Dennis Kamakahi is now in the fight of his life. Just three weeks ago, the legendary Hawaiian composer and musician was diagnosed with stage four lung cancer. His friends in the music community have quickly come together to help.
Kamakahi is well-known for songs like "Koke`e," "Wahine `Ilikea" and many more. He's also a multiple Grammy and Na Hoku Hanohano Award winner. But now he's at the Queen's Medical Center undergoing chemotherapy.
His fight against cancer began on March 10, when he was diagnosed with the cancer after being admitted for pneumonia.
"He didn't flinch," said his son, David Kamakahi. "He was totally fearless about it. He was like, 'Hope, we're gonna fight it.'"
Kamakahi is also making his experience public, posting pictures and updates on his condition on his Facebook page, in order to help others in the fight against cancer.
"What he wants to do is go into schools and talk about cancer, and how importanat it is for early detection," said David Kamakahi. "And he wants basically for anybody, if something's wrong with your body, please see your doctor."
David Kamakahi said his father began developing a lingering cough last December. Then he lost his appetite and started feeling fatigued.
The news of Kamakahi's condition has spread rapidly through the Hawaiian music community. A benefit concert to help defray medical expenses was organized at a special "Pakele Live" program at the Willows Restaurant for Monday, March 31st -- Kamakahi's 61st birthday.
The event has drawn a "Who's Who" list of musicians who wanted to perform, including Kahulanui, Mark Yamanaka, Maunalua, Raiatea Helm, Na Hoa, and Waipuna.
"We couldn't take all the requets, just because there so many people and so many hours in a day in which to do this. So this says a lot about our community overall and the love for Dennis," said Pakele creator Pali Kaaihue, who's also president of the Hawaii Academy of Recording Arts.
Kaaihue also noted Kamakahi's huge impact on Hawaiian music. "Just about anyone who's played, you know, contemporary Hawaiian music, or just jammed in a backyard type of situation that they probably played a song of Dennis'."
"I know already, deep in his heart, what he's going through is tough. It's rough for everybody going through this," said longtime friend and musician Cyril Pahinui. "I think he wil make it."
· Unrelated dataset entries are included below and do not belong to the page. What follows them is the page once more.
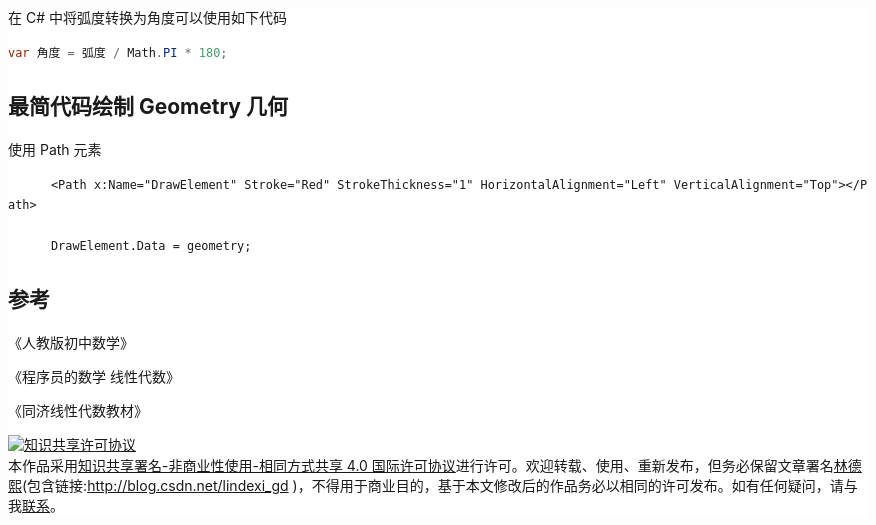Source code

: 在 C# 中将弧度转换为角度可以使用如下代码

```csharp
var 角度 = 弧度 / Math.PI * 180;
```

## 最简代码绘制 Geometry 几何

使用 Path 元素

```
      <Path x:Name="DrawElement" Stroke="Red" StrokeThickness="1" HorizontalAlignment="Left" VerticalAlignment="Top"></Path>

      DrawElement.Data = geometry;
```



## 参考

《人教版初中数学》

《程序员的数学 线性代数》

《同济线性代数教材》





<a rel="license" href="http://creativecommons.org/licenses/by-nc-sa/4.0/"><img alt="知识共享许可协议" style="border-width:0" src="https://licensebuttons.net/l/by-nc-sa/4.0/88x31.png" /></a><br />本作品采用<a rel="license" href="http://creativecommons.org/licenses/by-nc-sa/4.0/">知识共享署名-非商业性使用-相同方式共享 4.0 国际许可协议</a>进行许可。欢迎转载、使用、重新发布，但务必保留文章署名[林德熙](http://blog.csdn.net/lindexi_gd)(包含链接:http://blog.csdn.net/lindexi_gd )，不得用于商业目的，基于本文修改后的作品务必以相同的许可发布。如有任何疑问，请与我[联系](mailto:lindexi_gd@163.com)。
David Kamakahi said it's still not known which type of lung cancer his father has. But his family and so many others are behind him no matter what.
"We know we can't fight for you, this cancer, but we can fight with you. We're here, and we love you. And that's it."
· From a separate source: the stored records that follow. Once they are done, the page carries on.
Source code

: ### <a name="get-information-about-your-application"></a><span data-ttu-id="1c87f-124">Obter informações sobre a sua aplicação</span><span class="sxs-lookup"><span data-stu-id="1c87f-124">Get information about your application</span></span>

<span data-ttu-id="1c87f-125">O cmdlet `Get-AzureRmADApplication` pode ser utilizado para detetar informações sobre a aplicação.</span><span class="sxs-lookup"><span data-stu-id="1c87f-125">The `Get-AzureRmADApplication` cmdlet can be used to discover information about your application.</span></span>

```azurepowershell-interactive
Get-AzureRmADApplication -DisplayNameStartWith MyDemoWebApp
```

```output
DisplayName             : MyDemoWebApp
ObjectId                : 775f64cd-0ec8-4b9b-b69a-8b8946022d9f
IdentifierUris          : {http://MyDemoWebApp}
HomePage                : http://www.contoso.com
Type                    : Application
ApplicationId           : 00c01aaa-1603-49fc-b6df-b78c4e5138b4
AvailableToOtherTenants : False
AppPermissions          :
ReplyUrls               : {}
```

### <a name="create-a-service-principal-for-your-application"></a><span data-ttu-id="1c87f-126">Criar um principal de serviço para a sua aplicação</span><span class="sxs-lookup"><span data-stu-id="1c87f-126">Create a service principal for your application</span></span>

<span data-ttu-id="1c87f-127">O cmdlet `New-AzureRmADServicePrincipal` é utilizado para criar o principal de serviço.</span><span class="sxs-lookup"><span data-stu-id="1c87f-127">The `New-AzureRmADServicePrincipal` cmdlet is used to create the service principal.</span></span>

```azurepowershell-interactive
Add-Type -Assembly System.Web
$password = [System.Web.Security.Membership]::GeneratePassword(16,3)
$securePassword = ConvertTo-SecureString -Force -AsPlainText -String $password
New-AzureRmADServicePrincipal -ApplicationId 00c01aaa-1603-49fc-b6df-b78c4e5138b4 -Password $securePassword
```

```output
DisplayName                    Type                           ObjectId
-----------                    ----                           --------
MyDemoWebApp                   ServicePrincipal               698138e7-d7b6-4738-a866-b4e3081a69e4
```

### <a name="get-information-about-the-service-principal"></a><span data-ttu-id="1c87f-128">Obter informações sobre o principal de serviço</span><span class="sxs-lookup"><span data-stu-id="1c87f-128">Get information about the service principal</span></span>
The benefict concert is being held Monday from 5:30 p.m. to 9 p.m. at The Willows Restaurant. Admission is free, but the Willows is donating 20 percent of its buffet sales to the fundraiser. There also will be a silent auction of items, including a collection of Kamakahi's sheet music, signed by him.
There's already a waiting list for those who want to attend in person, but the concert will be streamed live online.